→ **Goal of the exercise**:
What you return must be the full listing, word for word, with no images in it.

↓↓↓

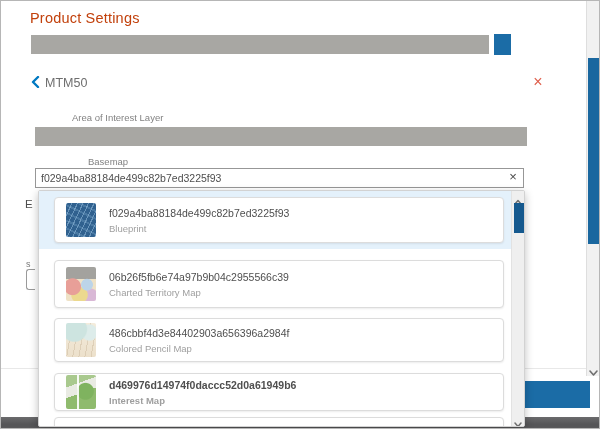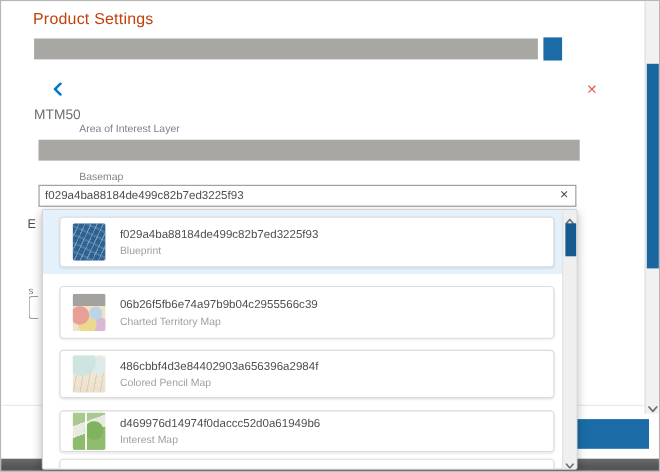"MTM50" .back-link { flex-direction: column -> none }
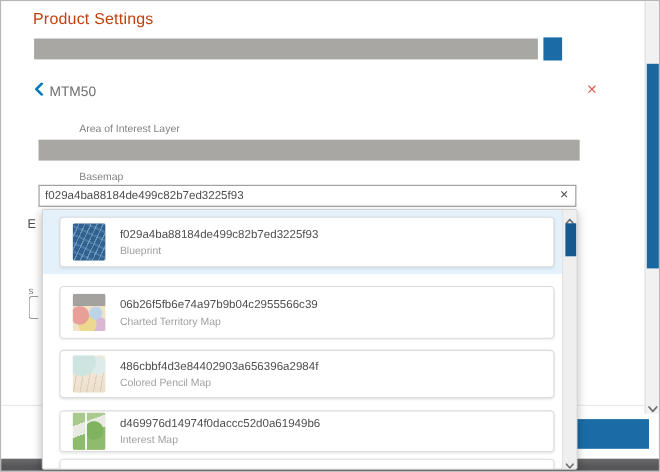"Basemap" .basemap-label { left: 35px -> 51px }
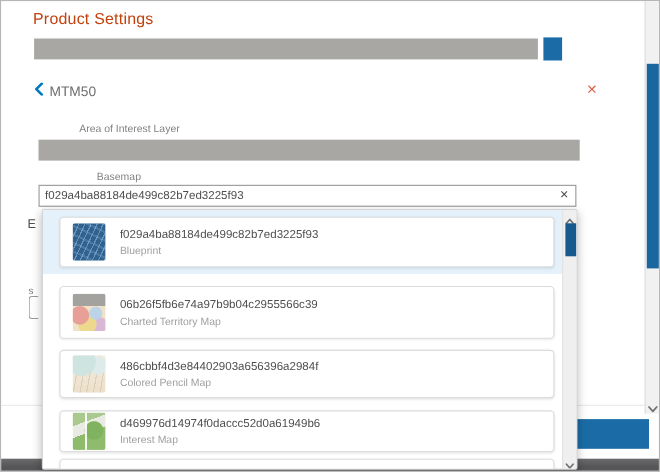"d469976d14974f0daccc52d0a61949b6" .dd-card-4 { font-weight: none -> bold }
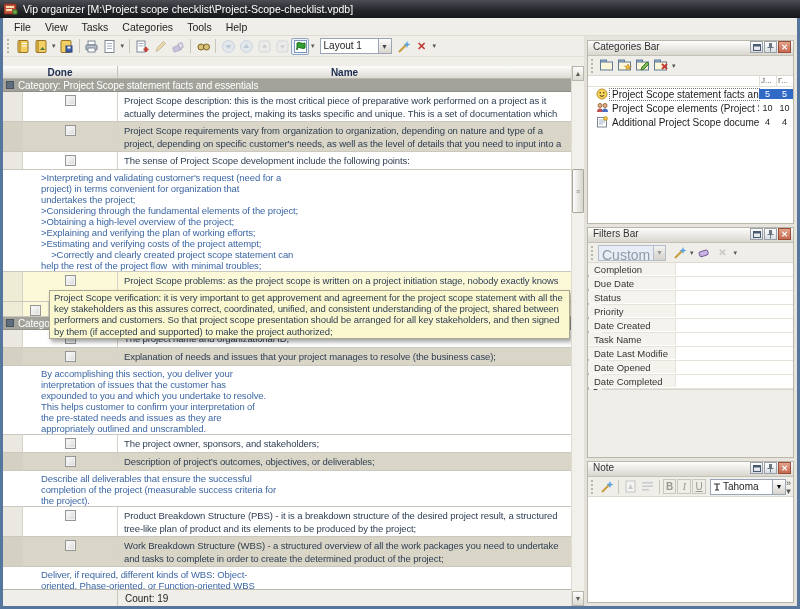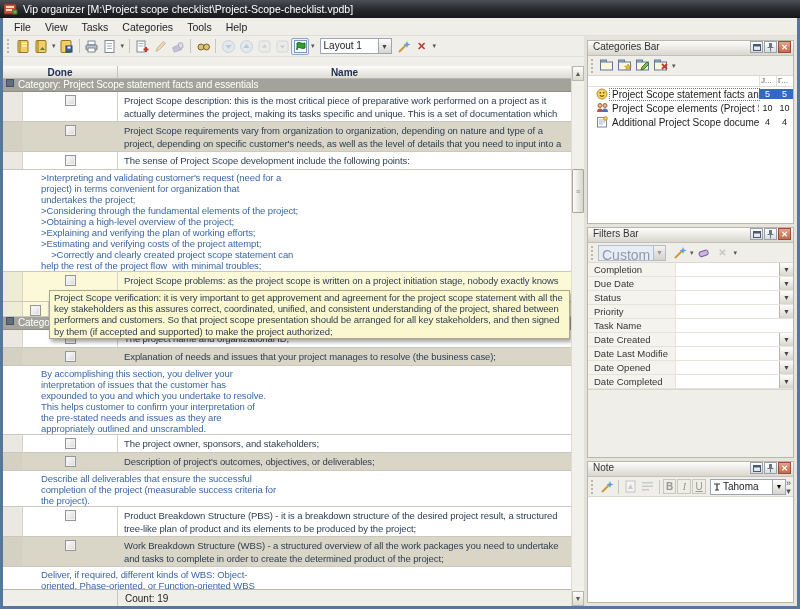"Category: Project Scope statement facts" .grouprow { align-items: none -> center }
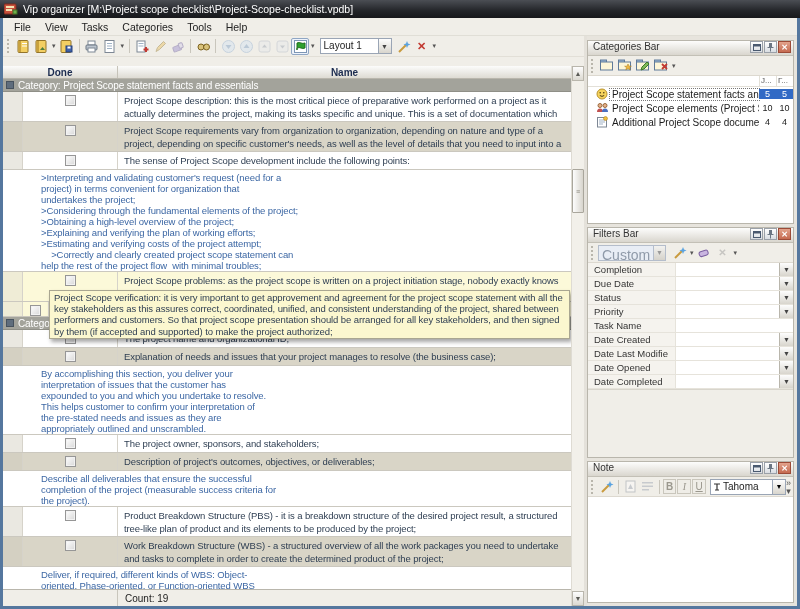"Completion" .frow { flex-direction: none -> column }
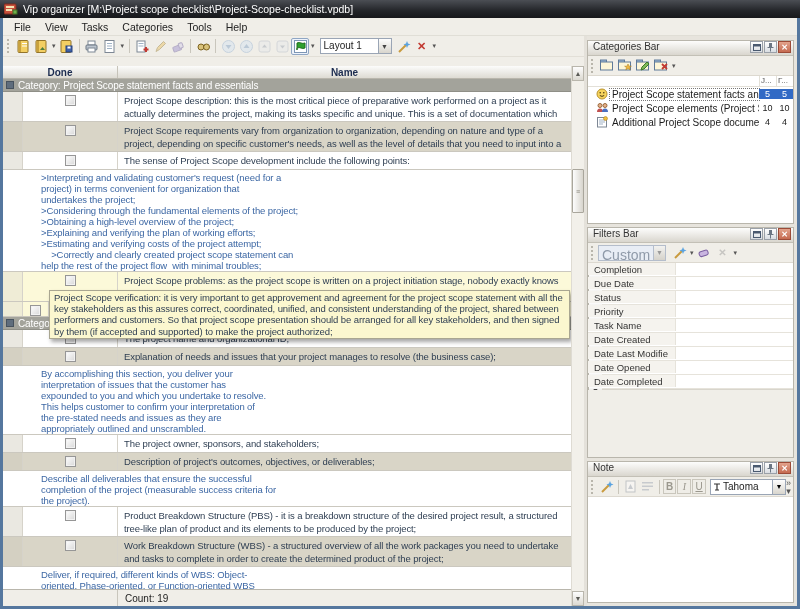"Task Name" div.frow { order: before "Date Created" -> after "Date Created" }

↑↑↑

→ **Answer to this problem**:
"MTM50" .back-link { flex-direction: column -> none }
"Basemap" .basemap-label { left: 35px -> 51px }
"d469976d14974f0daccc52d0a61949b6" .dd-card-4 { font-weight: none -> bold }
"Category: Project Scope statement facts" .grouprow { align-items: none -> center }
"Completion" .frow { flex-direction: none -> column }
"Task Name" div.frow { order: before "Date Created" -> after "Date Created" }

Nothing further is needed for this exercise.